By Lavern Clarke, Staff Reporter
THE MINISTRY of Finance has cited exchange rate shifts as a primary reason for its miscalculation on how much the national debt would have grown in the latter half of the fiscal year, but its explanation does not gel with the facts.
Finance Minister Dr. Omar Davies had projected that the debt would have climbed to $569.4 billion between October 2002 and March 2003, but latest figures show that at the end of December 2002, the country was already indebted to the tune of $572.7 billion - split 61 per cent domestic and 39 per cent external.
"A major development was the movement in the exchange rate (of) the US dollar against the Jamaican dollar and the euro," said the Ministry, in a written response a week and a half after The Financial Gleaner initially requested comment on why the debt was running so far ahead of target.
Based on the projections given by Dr. Davies in December, the Government was anticipating that the debt would have increased by an average $5 billion monthly. Instead, the first three months grew by an average of more than $10 billion per month, sufficient to signal that a key element of the Ministry's debt control strategy, that is, to replace high cost borrowings with cheaper debt, has not been working well.
Some 8.9 per cent of the external debt is in euro denominated bonds. The Ministry buys euro with US currency to service those obligations.
"At the time of the Supplementary Estimates (presented in mid-December) the exchange rate being used was US$1:$51.50," the Ministry further explained.
But if anything, the latter development should have worked for the Ministry, not against it, since the Jamaican currency was running between $49.22 and $50.97 when the debt was actually generated, according to Bank of Jamaica figures.
At a rate of $51.50, the external debt stock of US$4.35 billion as at December would have amounted to $224 billion, whereas it comes in at $221.7 billion when converted at $50.97 - the rate that the Ministry's Debt Management Unit actually used to determine the total public debt.
Economist Dr.
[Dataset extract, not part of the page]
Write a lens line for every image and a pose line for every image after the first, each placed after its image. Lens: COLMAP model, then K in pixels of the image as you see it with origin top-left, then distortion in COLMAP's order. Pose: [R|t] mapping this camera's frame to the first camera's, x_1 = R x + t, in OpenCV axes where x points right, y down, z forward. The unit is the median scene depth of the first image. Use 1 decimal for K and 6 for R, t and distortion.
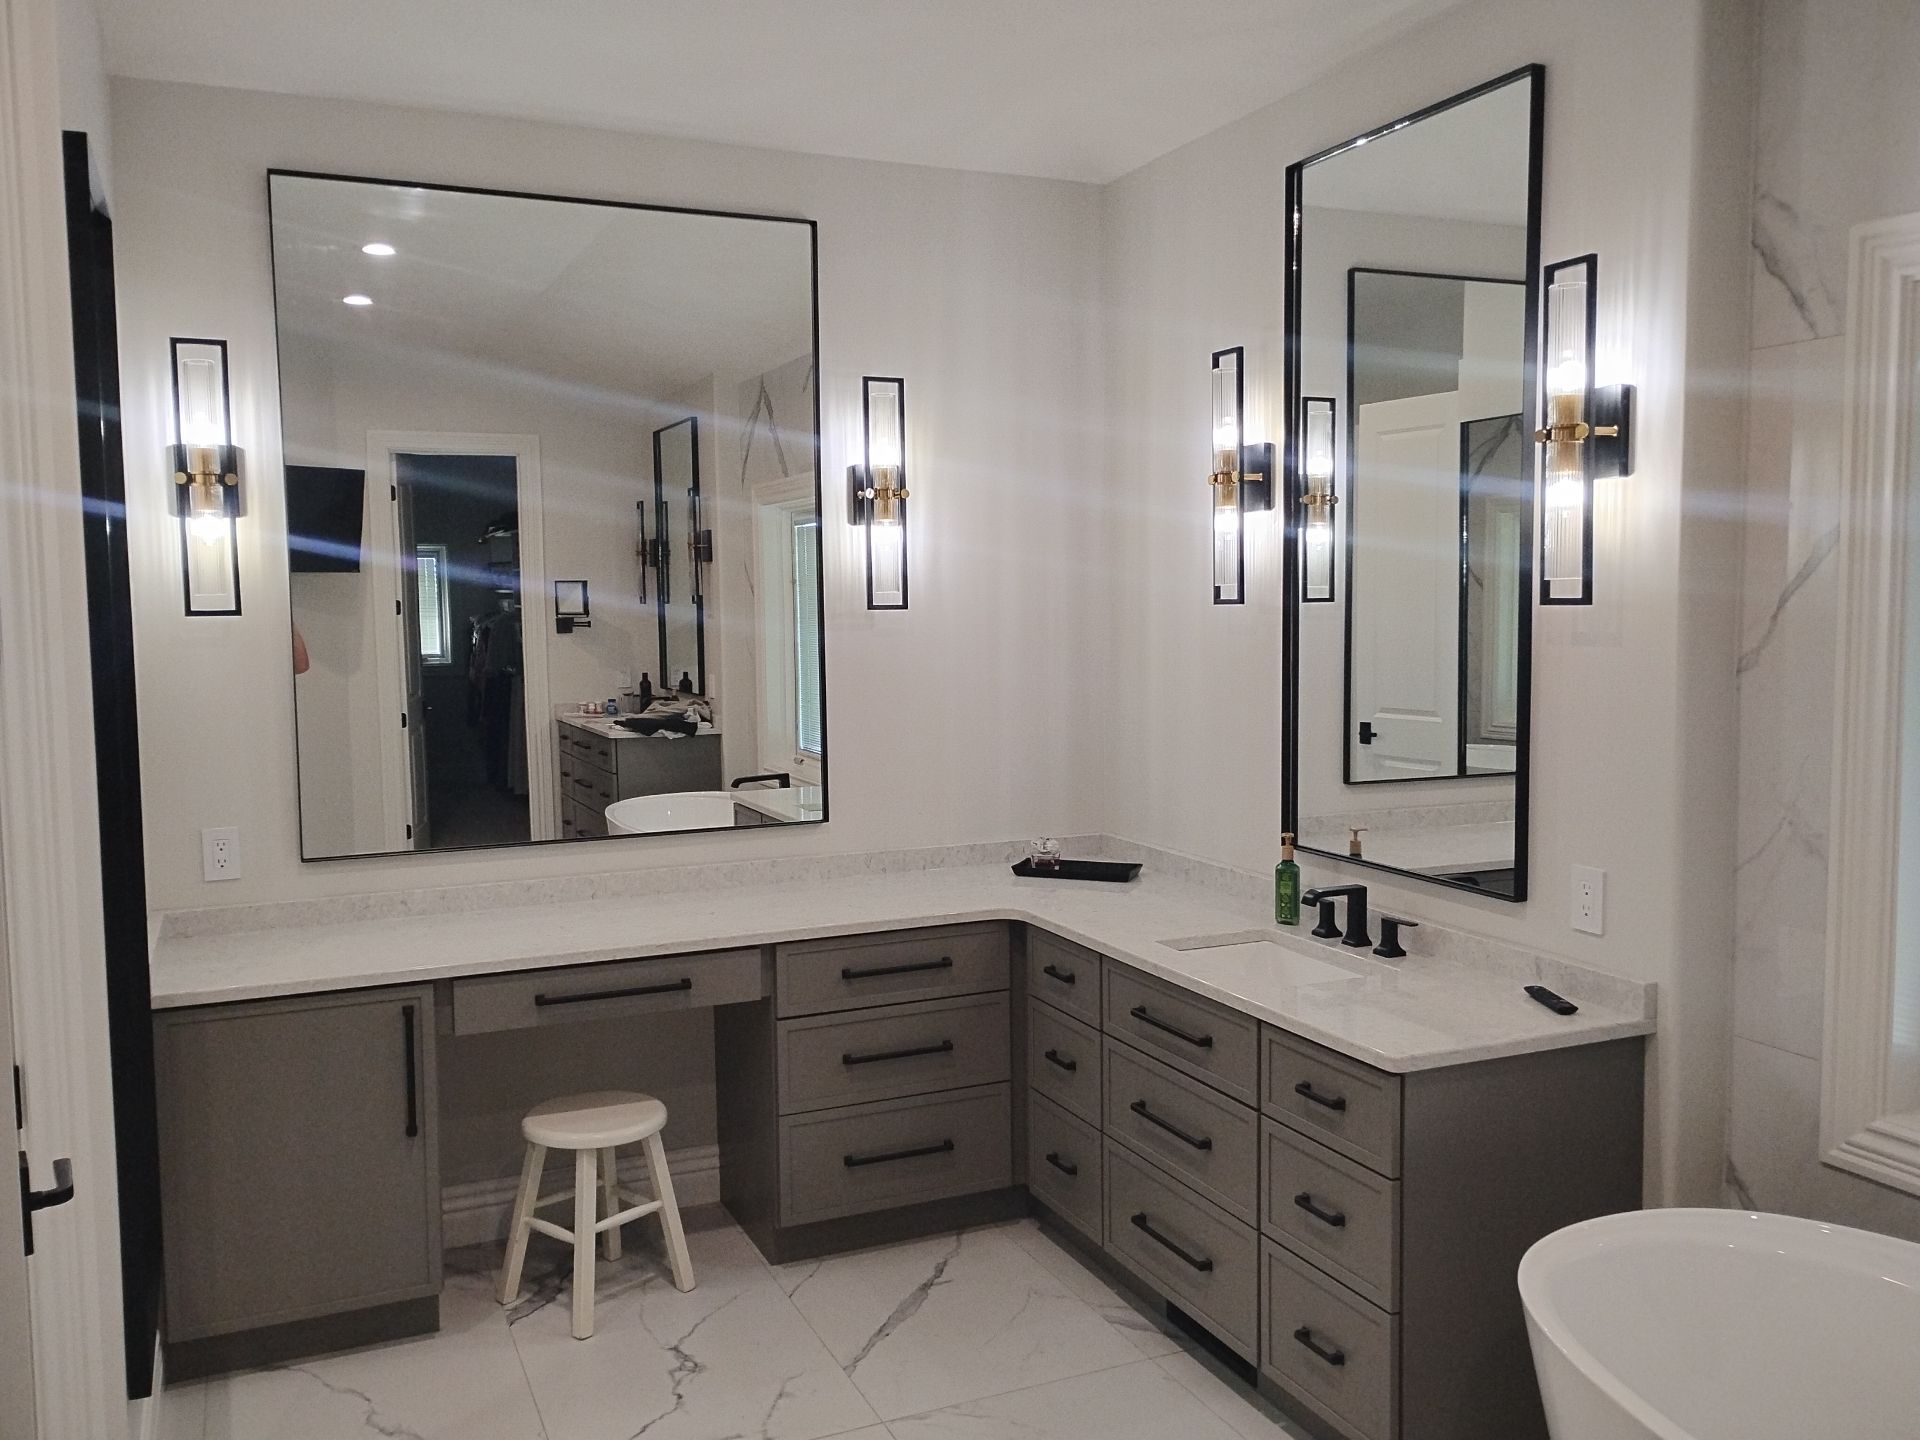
lens RADIAL K [[1593.3, 0, 967.3], [0, 1593.3, 722.9], [0, 0, 1]] dist [0.062853, -0.053437]
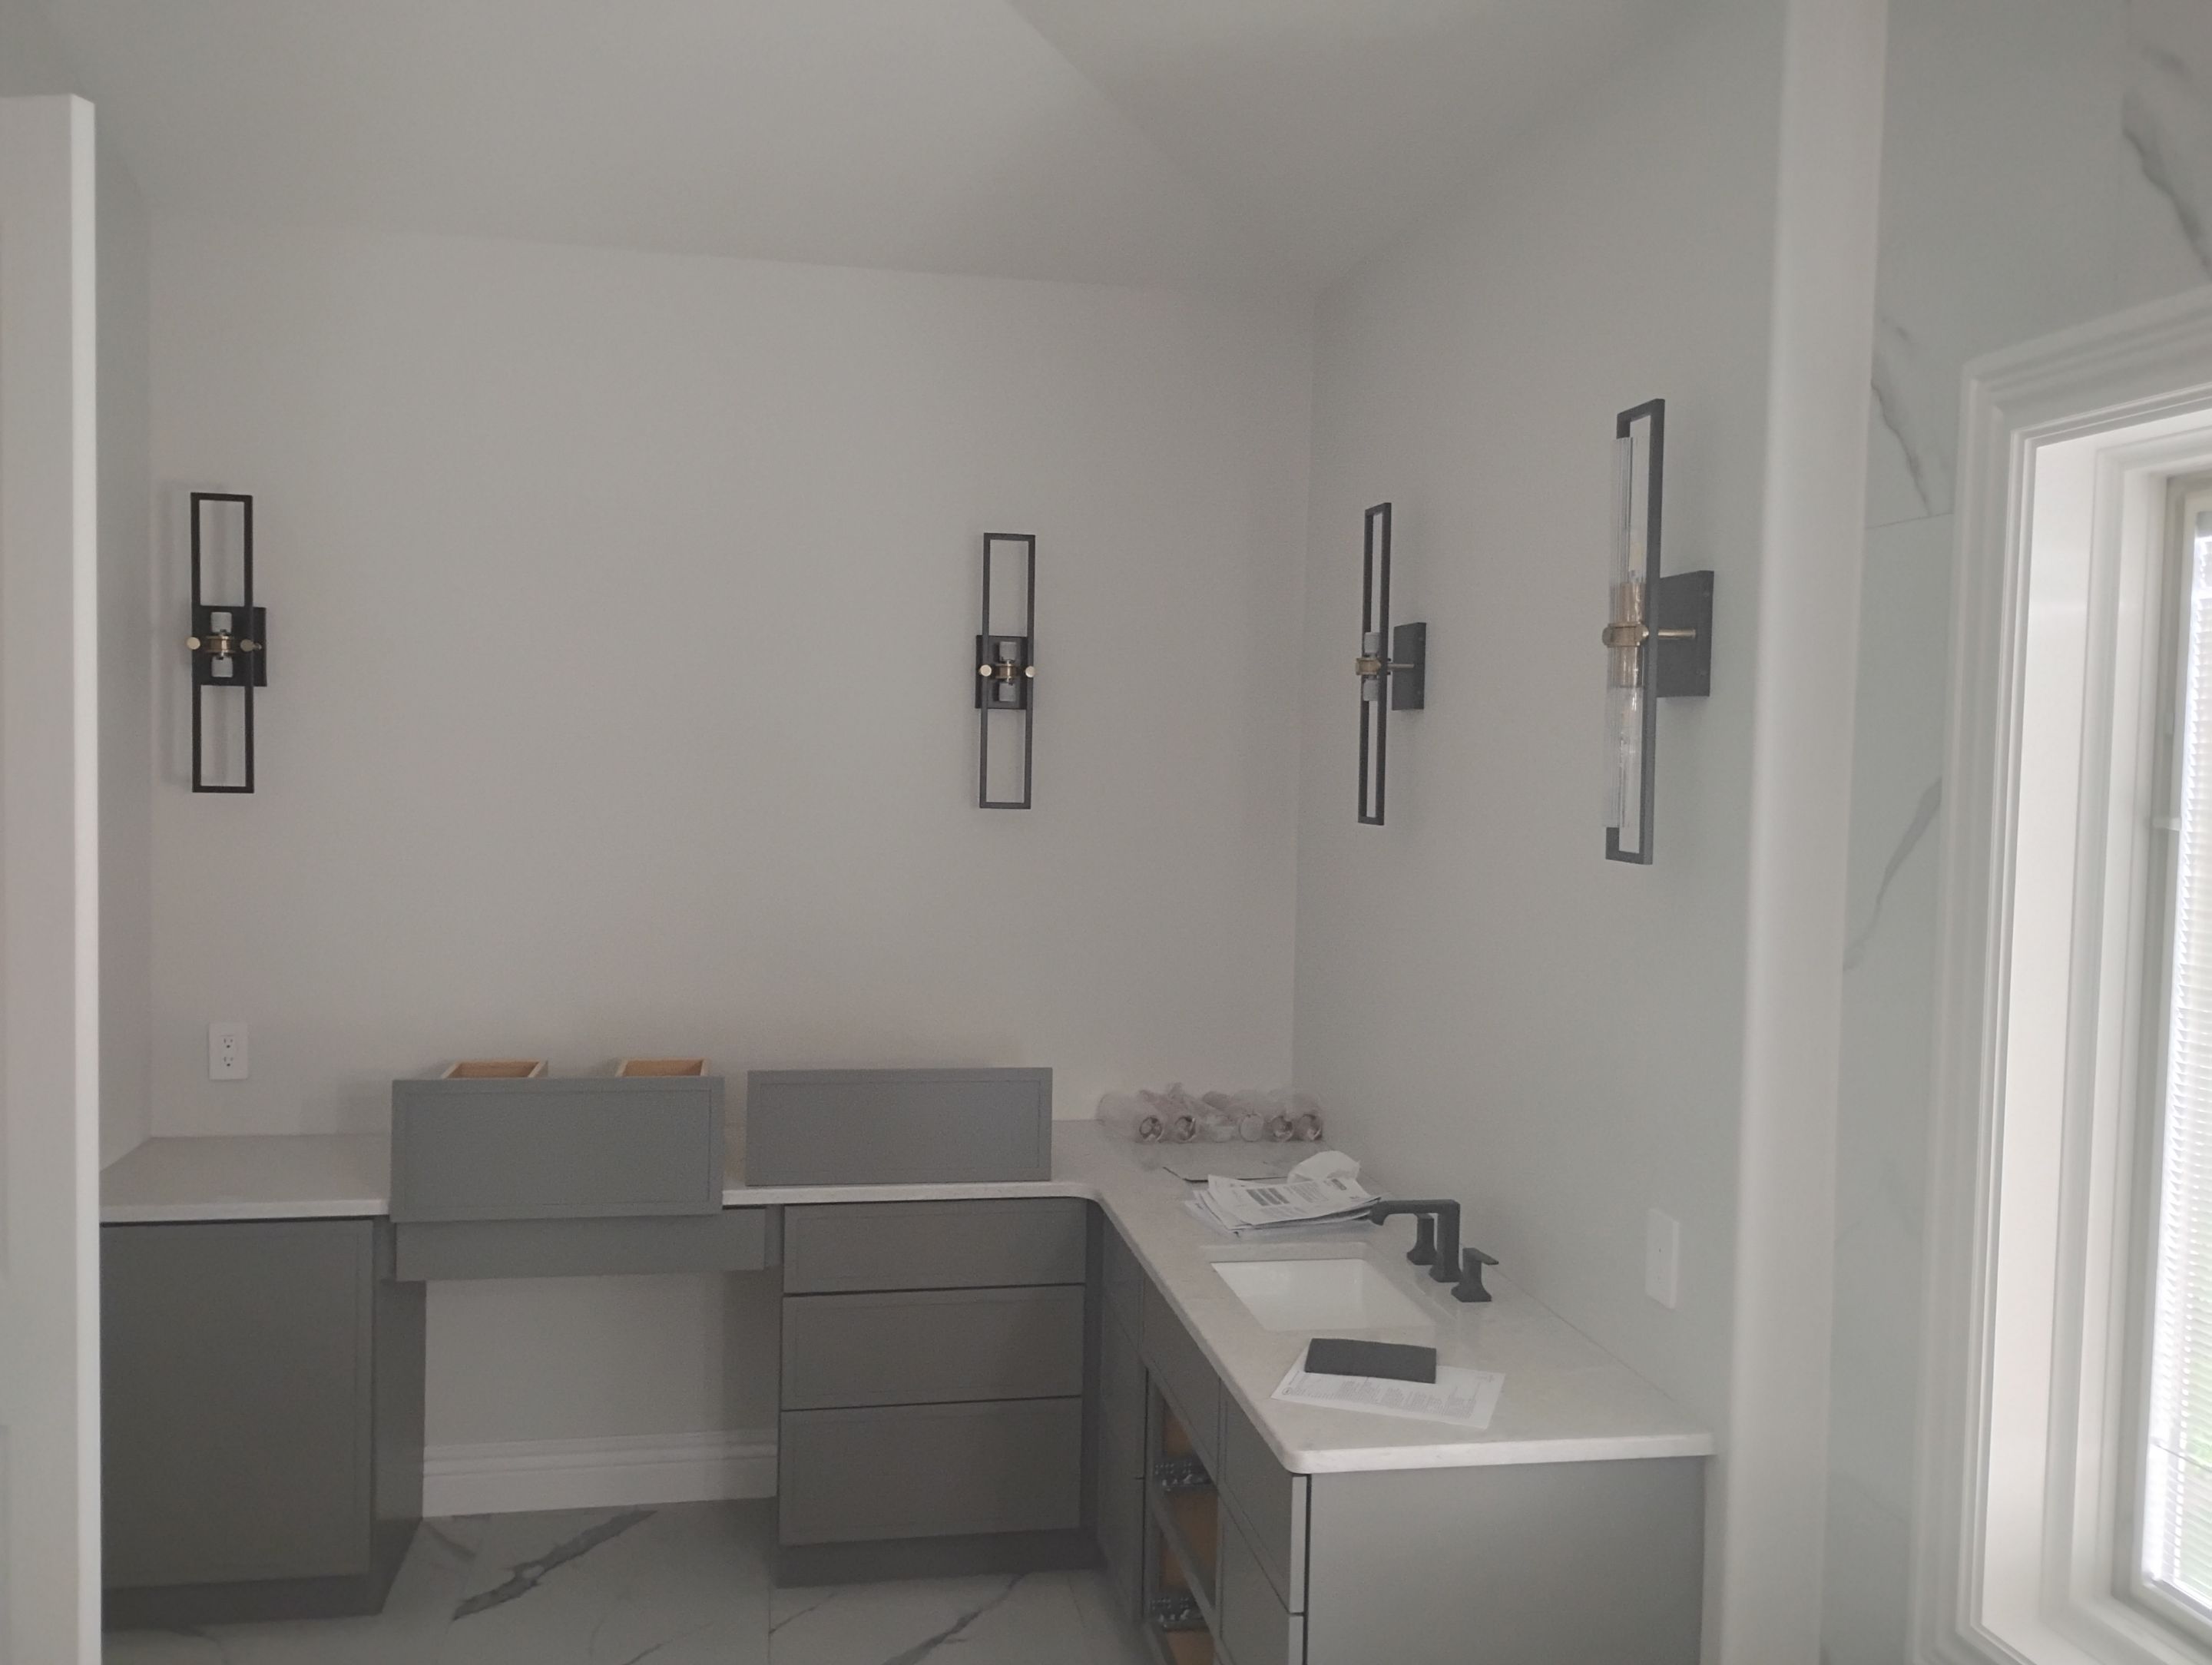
lens RADIAL K [[1845.4, 0, 1106.6], [0, 1845.4, 838.3], [0, 0, 1]] dist [0.062081, 0.000042]
pose [[0.970704, 0.045757, -0.235880, 0.277920], [-0.053455, 0.998223, -0.026339, -0.039703], [0.234255, 0.038176, 0.971425, 0.082731]]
Omri Evans says a more reasonable explanation would be the increased borrowings to meet obligations on wages, and the higher than programmed interest expense.
"The projected interest cost was 14 per cent, but came out in the high teens," said Dr. Evans.
"What you are going to find from January to March is that the additional cost on the external debt will be attributable to exchange rate adjustments," he told The Financial Gleaner.
In relation to the external component of the debt, which was projected to round off the fiscal year at US$4.26 billion but was already US$4.35 billion by December, the Ministry said it overshot that mark because of the developments with the euro relative to the US dollar.
"Any changes in the US$-euro exchange rate impacts on the stock of debt when converted to Jamaican dollars," said the Ministry reasonably.
"More specifically, the US dollar moved against the euro from US$0.87:1 euro at the start of the fiscal year to approximately US$1.033:1 euro at the end of December, to US$1.075:1 euro at the end of January 2003."
Based on those figures, the dollar would have lost 46 cents against the euro between April and December.
However, within the relevant period to which The Financial Gleaner's query referred, the US dollar was 0.9772 to the euro in October and 1.0460 as at December, according to figures quoted by the BoJ's foreign exchange department - a nominal decline of only seven cents.
In addition, the movements would only have impacted $387 million of the total $221.7 billion external debt.